El corazón de Eldrïel casi se detuvo al oírlo. Tragó saliva, amedrentada, pero se negó a demostrar debilidad. Irguió la cabeza y adelantó la barbilla.

—No podréis doblegarnos —replicó, altiva.

Los ojos pálidos se agrandaron, la sorpresa bailaba en el fondo de las pequeñas pupilas negras. Poco a poco se llenaron de insano regocijo. El llamado Azog distendió la fina línea que tenía por boca y un sonido espeluznante empezó a oírse en la celda.

Un escalofrío recorrió la espalda de Eldrïel al oírlo y al fin comprendió que ese sonido escalofriante eran carcajadas. Una risa cruel, carente de toda alegría.

—Ahora te estarás quietecita, voy a abrir las argollas —indicó, en perfecta lengua común.

Eldrïel recordó la pésima pronunciación de los orcos que habían traído a Thranduil, inconsciente, y no pudo comprender la diferencia que había con este, aunque se guardó mucho de expresar su desconcierto. Alargó las muñecas, mostrándose dócil, pero preparándose para luchar y acabar con la vida de ese horrible ser, para luego correr en pos de Thranduil y salvarlo.

Pero Azog torció la cabeza y la observó, artero. Al fin meneó la testa y negó. Se aproximó más a ella hasta obligarla a retroceder y la acorraló contra la pared.

El corazón de Eldrïel se disparó, el fétido aliento muy cerca de su rostro. Giró la cara en un intento de huir de ese abominable hedor, pero Azog le rodeó el cuello con una enorme mano y apretó con devastadora fuerza.

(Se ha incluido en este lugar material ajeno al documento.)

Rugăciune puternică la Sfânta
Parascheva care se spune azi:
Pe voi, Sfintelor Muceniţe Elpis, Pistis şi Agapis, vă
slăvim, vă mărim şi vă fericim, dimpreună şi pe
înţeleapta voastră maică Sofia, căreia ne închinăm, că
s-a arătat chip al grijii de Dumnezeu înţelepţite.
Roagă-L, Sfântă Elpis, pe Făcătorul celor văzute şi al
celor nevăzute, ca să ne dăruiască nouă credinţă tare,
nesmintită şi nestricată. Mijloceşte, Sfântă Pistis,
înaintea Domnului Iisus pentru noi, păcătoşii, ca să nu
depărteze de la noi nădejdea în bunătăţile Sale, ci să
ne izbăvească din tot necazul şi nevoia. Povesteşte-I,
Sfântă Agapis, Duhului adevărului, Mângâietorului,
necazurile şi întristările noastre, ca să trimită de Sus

Le agarró el antebrazo con las dos manos, pero no pudo abarcarlo tan grueso era. Clavó las uñas hasta abrir la carne, trastornada, mientras sentía que se le escapaba la vida, que el aire le faltaba, que la tráquea estaba a punto de rompérsele. El ahogo le nubló la vista. Empezó a patalear en un intento de acertar las partes del orco, pero la inconsciencia la asediaba veloz, oscura, imparable. Su último pensamiento fue para Thranduil: «Por favor, protegedlo, salvadlo, no permitáis que mi amado. muera», rogó a los Valar, antes de perder el sentido. La oscuridad se abatió sobre ella. No percibió que era liberada de las cadenas, ni que el pálido orco la aupaba, doblada por la cintura, sobre su hombro y la transportaba cabeza abajo hacia la superficie, donde la subió a lomos de un huargo blanco y la llevó lejos, muy lejos de allí.


*Que Eru te guarde, mi Estrella Verde.